Stored data:
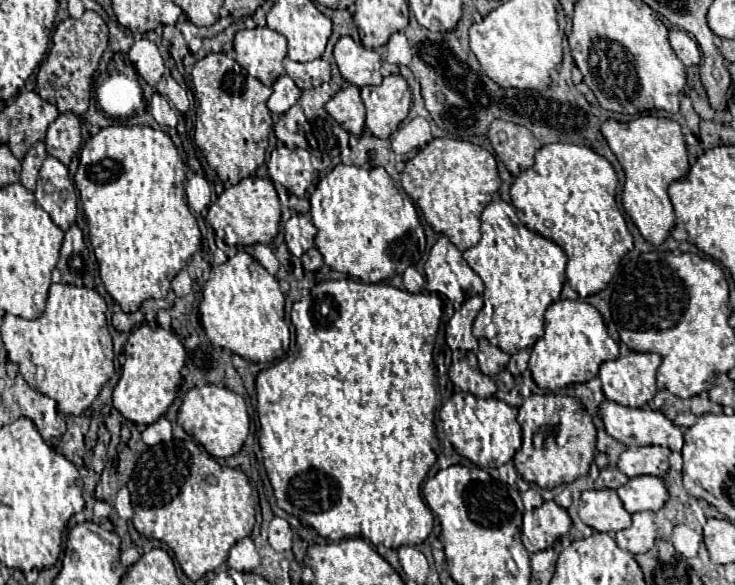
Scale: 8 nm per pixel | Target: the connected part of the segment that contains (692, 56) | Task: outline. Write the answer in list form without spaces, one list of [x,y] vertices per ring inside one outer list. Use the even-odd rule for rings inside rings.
[[[683,29],[669,31],[669,43],[671,43],[673,51],[677,53],[677,57],[679,57],[687,67],[699,65],[699,63],[703,61],[697,41],[695,41],[693,37],[689,37]]]

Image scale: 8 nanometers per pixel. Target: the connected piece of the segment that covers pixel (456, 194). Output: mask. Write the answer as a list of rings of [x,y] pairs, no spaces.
[[[439,137],[429,141],[407,161],[401,173],[401,185],[423,211],[425,221],[437,233],[447,235],[459,251],[467,251],[481,239],[479,215],[491,201],[491,195],[499,189],[501,179],[497,173],[497,161],[487,149],[469,141]]]

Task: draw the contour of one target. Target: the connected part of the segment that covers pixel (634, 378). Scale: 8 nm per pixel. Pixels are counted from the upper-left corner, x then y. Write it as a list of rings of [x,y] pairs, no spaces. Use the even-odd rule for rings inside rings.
[[[629,353],[627,357],[619,357],[615,361],[605,361],[599,369],[599,377],[603,381],[603,393],[609,401],[625,405],[625,407],[641,407],[651,401],[657,391],[657,367],[661,365],[661,357],[657,353]]]

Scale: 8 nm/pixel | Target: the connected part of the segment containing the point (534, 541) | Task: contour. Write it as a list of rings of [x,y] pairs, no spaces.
[[[545,501],[541,507],[523,515],[521,540],[529,553],[547,549],[555,543],[557,535],[565,535],[571,527],[571,519],[565,509],[555,501]]]

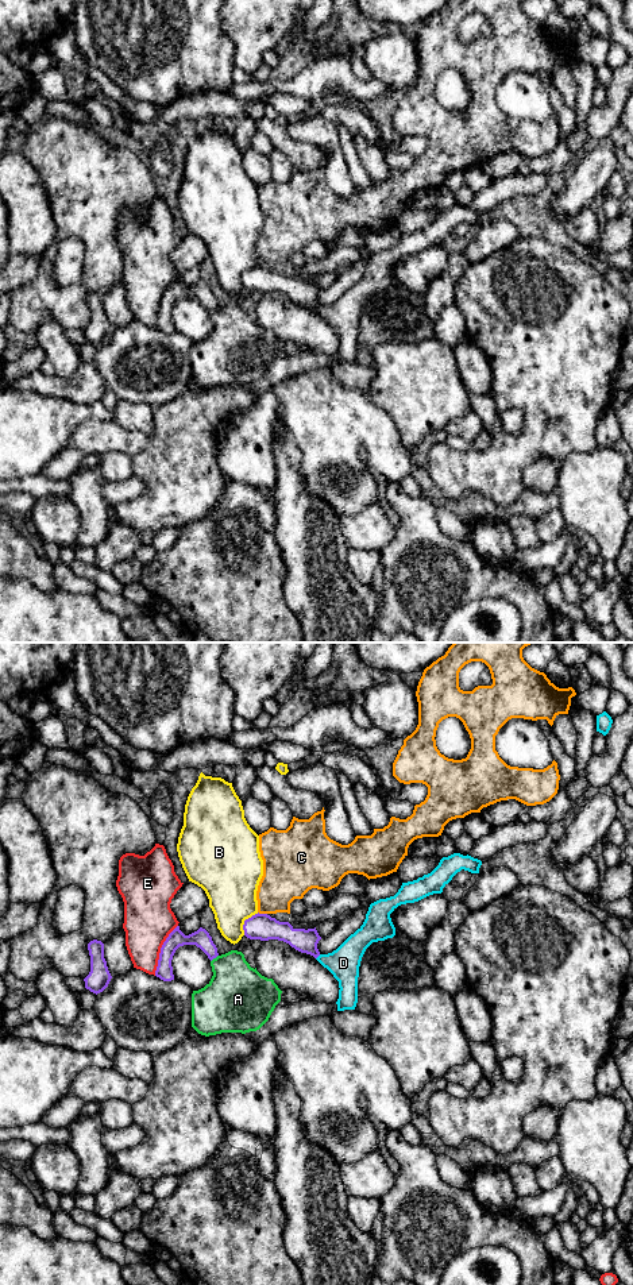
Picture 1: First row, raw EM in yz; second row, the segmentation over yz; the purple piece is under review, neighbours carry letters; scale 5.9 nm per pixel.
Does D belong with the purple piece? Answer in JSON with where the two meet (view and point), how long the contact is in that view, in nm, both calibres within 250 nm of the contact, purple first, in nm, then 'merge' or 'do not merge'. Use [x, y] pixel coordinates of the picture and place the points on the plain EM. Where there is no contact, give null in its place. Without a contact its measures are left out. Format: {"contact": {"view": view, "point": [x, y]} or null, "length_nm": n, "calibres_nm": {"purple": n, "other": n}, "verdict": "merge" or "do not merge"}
{"contact": {"view": "yz", "point": [317, 308]}, "length_nm": 40, "calibres_nm": {"purple": 140, "other": 190}, "verdict": "merge"}

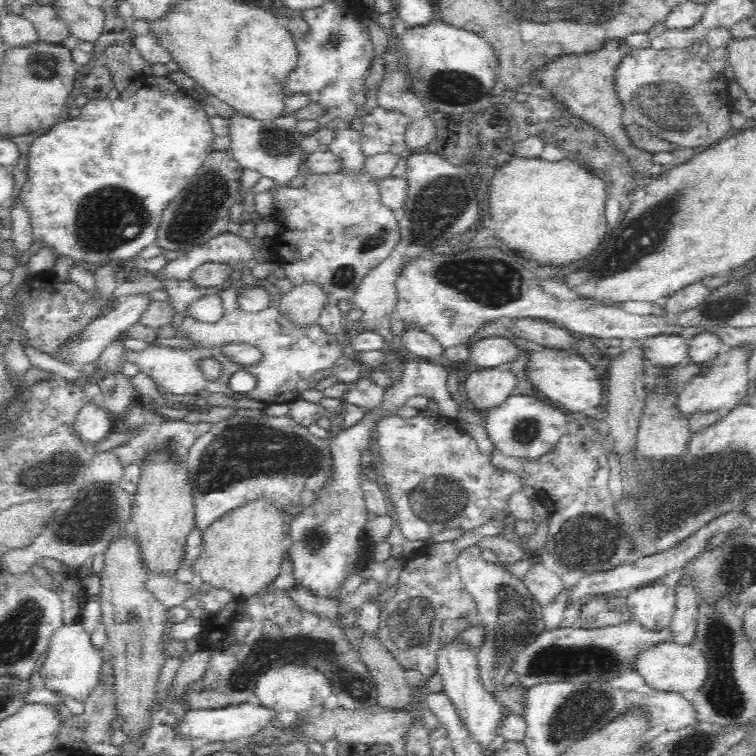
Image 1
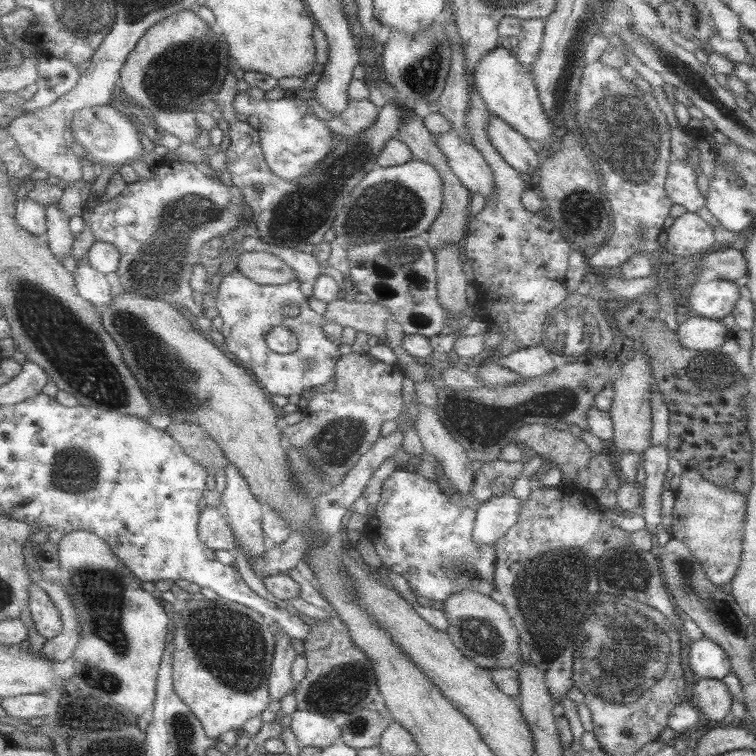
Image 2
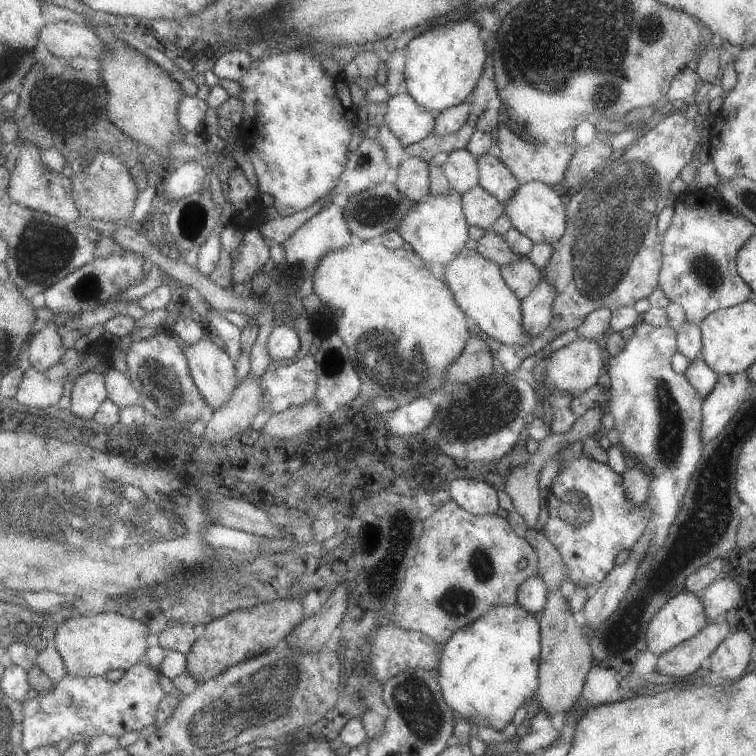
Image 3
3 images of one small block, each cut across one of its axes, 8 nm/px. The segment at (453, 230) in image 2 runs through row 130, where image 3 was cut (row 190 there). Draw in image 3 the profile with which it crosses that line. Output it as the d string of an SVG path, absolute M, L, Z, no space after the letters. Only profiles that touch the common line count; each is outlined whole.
M409 158L397 164L393 180L411 204L419 204L431 194L431 164L423 158Z

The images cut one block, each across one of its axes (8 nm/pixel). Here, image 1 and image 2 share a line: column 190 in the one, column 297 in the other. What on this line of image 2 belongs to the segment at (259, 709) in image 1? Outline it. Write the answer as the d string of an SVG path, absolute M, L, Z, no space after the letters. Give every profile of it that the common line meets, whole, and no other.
M297 710L291 714L291 730L297 738L297 742L307 748L329 748L343 738L341 726L337 726L329 716L315 714L311 710Z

HOW TO COMPLETE THIS TASK ::
Look for "The images cut" in the records. Write out its line and every later line through the end exactly, with nothing more.

ANSWER BOX ::
The images cut one block, each across one of its axes (8 nm/pixel). Here, image 1 and image 2 share a line: column 190 in the one, column 297 in the other. What on this line of image 2 belongs to the segment at (259, 709) in image 1? Outline it. Write the answer as the d string of an SVG path, absolute M, L, Z, no space after the letters. Give every profile of it that the common line meets, whole, and no other.
M297 710L291 714L291 730L297 738L297 742L307 748L329 748L343 738L341 726L337 726L329 716L315 714L311 710Z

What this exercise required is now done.